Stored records
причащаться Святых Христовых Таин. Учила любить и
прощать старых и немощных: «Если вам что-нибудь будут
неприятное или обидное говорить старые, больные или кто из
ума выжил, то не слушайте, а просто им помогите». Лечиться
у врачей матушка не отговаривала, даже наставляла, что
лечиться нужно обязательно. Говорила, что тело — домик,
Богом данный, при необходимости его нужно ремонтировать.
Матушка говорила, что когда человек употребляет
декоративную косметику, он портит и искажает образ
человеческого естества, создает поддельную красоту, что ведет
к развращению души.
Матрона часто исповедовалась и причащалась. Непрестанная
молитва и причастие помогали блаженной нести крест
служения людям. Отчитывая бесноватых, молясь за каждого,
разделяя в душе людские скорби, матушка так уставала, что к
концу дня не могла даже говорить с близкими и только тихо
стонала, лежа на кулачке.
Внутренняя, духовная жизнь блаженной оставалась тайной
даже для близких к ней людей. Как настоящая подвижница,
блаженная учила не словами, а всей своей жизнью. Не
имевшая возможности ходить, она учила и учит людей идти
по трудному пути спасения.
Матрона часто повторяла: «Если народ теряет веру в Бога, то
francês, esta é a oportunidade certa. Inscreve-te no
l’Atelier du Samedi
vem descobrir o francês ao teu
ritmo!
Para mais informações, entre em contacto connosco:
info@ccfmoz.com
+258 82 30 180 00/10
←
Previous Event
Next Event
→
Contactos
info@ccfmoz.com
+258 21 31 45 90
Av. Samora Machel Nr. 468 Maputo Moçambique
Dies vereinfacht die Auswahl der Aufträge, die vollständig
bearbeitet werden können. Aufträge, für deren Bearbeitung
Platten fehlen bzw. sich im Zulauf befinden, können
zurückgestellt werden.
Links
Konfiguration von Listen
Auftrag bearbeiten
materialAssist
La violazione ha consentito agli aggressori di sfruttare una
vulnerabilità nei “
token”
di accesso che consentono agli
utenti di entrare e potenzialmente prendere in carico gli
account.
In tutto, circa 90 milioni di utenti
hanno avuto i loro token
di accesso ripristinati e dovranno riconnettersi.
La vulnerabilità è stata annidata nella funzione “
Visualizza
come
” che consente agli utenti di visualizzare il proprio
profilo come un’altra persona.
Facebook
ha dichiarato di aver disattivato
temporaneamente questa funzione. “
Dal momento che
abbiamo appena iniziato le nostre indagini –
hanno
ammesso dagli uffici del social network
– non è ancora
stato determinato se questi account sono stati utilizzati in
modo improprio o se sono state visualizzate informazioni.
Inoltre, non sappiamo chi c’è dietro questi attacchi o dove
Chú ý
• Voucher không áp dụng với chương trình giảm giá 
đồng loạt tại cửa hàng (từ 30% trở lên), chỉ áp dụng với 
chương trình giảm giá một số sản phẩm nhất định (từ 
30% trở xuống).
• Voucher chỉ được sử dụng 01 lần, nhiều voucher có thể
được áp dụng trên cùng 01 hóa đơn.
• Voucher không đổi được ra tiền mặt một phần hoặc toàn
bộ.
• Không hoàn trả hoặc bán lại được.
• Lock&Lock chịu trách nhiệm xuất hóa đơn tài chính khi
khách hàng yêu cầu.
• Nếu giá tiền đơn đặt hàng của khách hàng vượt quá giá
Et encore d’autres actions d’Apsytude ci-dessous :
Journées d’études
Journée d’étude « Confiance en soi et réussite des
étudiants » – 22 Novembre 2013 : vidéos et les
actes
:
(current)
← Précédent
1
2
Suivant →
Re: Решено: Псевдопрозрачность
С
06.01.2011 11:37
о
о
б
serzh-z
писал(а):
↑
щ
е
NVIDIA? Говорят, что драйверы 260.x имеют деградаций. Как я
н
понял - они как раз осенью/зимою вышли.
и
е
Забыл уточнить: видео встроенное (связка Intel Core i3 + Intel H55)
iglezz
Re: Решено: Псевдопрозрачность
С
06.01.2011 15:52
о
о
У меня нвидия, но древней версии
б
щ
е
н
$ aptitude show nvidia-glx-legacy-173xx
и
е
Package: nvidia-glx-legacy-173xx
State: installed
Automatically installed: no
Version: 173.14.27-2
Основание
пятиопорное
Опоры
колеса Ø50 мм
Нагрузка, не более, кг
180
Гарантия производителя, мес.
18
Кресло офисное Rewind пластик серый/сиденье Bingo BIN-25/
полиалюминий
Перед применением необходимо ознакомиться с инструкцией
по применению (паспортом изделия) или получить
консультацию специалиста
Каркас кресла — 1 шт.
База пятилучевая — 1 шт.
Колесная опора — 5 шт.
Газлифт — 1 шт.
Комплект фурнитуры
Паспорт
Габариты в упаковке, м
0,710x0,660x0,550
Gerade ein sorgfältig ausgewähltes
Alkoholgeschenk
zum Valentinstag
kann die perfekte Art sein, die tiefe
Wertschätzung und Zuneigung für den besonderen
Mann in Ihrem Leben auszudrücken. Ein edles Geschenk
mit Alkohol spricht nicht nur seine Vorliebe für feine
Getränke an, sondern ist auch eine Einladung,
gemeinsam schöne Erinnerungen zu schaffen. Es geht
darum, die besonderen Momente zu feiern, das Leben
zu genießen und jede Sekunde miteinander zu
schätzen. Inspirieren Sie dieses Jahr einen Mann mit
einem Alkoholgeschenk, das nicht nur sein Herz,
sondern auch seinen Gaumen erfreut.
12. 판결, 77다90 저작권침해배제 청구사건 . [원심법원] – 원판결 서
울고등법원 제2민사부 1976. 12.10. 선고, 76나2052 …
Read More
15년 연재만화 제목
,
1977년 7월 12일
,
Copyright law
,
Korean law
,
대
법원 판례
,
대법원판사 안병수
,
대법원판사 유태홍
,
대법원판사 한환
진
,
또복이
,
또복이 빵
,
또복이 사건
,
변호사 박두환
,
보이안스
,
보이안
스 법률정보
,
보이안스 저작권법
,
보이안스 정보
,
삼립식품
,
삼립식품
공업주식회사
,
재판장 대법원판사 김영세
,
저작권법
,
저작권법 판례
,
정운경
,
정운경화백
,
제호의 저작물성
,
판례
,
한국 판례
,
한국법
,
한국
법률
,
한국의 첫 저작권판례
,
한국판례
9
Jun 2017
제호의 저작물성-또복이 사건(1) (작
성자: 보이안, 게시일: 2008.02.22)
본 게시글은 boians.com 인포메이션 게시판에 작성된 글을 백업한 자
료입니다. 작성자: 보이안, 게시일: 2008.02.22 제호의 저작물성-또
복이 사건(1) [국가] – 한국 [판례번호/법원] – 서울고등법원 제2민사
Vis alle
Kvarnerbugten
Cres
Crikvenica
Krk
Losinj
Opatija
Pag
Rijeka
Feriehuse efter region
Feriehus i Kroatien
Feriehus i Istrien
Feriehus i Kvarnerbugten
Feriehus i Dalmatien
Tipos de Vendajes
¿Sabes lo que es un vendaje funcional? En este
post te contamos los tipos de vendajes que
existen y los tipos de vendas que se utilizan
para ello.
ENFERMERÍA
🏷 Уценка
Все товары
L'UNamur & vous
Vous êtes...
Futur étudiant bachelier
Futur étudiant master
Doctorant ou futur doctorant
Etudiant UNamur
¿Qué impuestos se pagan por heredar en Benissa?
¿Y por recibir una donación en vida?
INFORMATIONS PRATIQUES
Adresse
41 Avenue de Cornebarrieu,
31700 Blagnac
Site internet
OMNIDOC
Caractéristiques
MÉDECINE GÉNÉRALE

● **What is expected**
Print the records word for word, from their first line up to and including the line containing "к развращению души.".

● **Reply**
причащаться Святых Христовых Таин. Учила любить и
прощать старых и немощных: «Если вам что-нибудь будут
неприятное или обидное говорить старые, больные или кто из
ума выжил, то не слушайте, а просто им помогите». Лечиться
у врачей матушка не отговаривала, даже наставляла, что
лечиться нужно обязательно. Говорила, что тело — домик,
Богом данный, при необходимости его нужно ремонтировать.
Матушка говорила, что когда человек употребляет
декоративную косметику, он портит и искажает образ
человеческого естества, создает поддельную красоту, что ведет
к развращению души.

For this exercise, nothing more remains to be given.